2. How does the king interpret Haemon’s threat?
3. Whose fate does Antigone say is similar to her own?
4. How does the Chorus respond when Antigone compares her fate to the destiny of a women—Niobe—with immortal blood?
5. Why does Tiresias come to the palace?
6. What goes wrong with the omens and the offerings?
7. How have the altars been profaned?
8. How does Creon dismiss the prophecies Tiresias offers?
9. What is the most dreadful thing Tiresias says?
10. How do the masses feel about Creon according to Tiresias?
Answers
1. Haemon warns the king that there will be another death if Antigone is
executed.
2. The king interprets this as a threat on his life.
3. Antigone says that the fate of Niobe is similar to her own. Niobe was from a family whose tragedies and glories were in many ways similar to those of the House of Oedipus. Grief-stricken after she and her family are punished by the gods, Niobe is turned to stone and her tears run forever down the hard surface that once was flesh.
4. When Antigone compares her fate to Niobe’s, the Chorus says that she is taking comfort from comparing herself, a mere mortal, to someone who is descended from gods.
5. Tiresias comes to the palace to tell Creon that things are terribly wrong.

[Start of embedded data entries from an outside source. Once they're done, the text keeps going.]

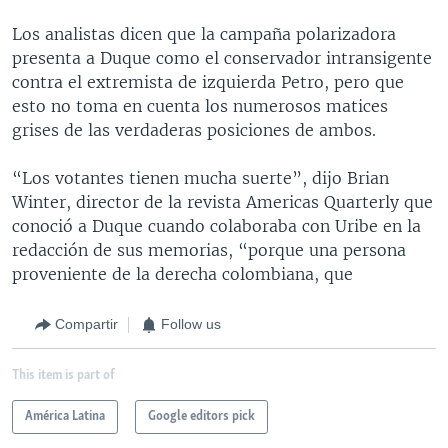
Los analistas dicen que la campaña polarizadora
presenta a Duque como el conservador intransigente
contra el extremista de izquierda Petro, pero que
esto no toma en cuenta los numerosos matices
grises de las verdaderas posiciones de ambos.
“Los votantes tienen mucha suerte”, dijo Brian
Winter, director de la revista Americas Quarterly que
conoció a Duque cuando colaboraba con Uribe en la
redacción de sus memorias, “porque una persona
proveniente de la derecha colombiana, que
Compartir
Follow us
This item is part of
América Latina
Google editors pick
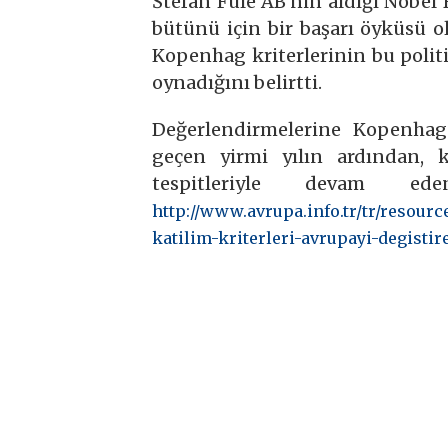
Štefan Füle AB’nin aldığı Nobel
bütünü için bir başarı öyküsü o
Kopenhag kriterlerinin bu polit
oynadığını belirtti.
Değerlendirmelerine Kopenhag
geçen yirmi yılın ardından, kr
tespitleriyle devam ed
http://www.avrupa.info.tr/tr/resour
katilim-kriterleri-avrupayi-degistir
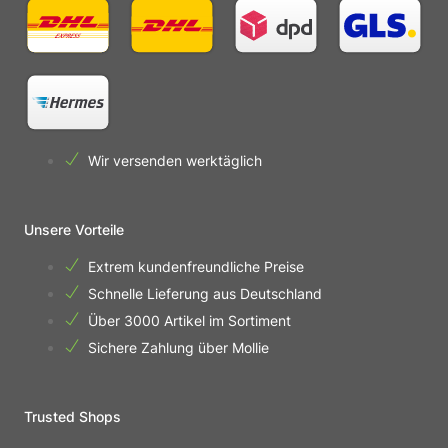
Wir versenden werktäglich
Unsere Vorteile
Extrem kundenfreundliche Preise
Schnelle Lieferung aus Deutschland
Über 3000 Artikel im Sortiment
Sichere Zahlung über Mollie
Trusted Shops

He has long given the king advice, and feels it is his duty to do so again.
6. The gods will not accept the offerings, and the birds who speak omens are too gorged on carrion to share their knowledge.
7. The altars been profaned by scavenger beasts dragging bits of unburied flesh around the city.
8. Creon dismisses the prophecies Tiresias offers by accusing him of hoping to reap money by planting fear.
9. The most dreadful thing Tiresias says is that Creon’s decision to kill Antigone will cost the king a child of his own.
10. According to Tiresias, the masses now hate their king.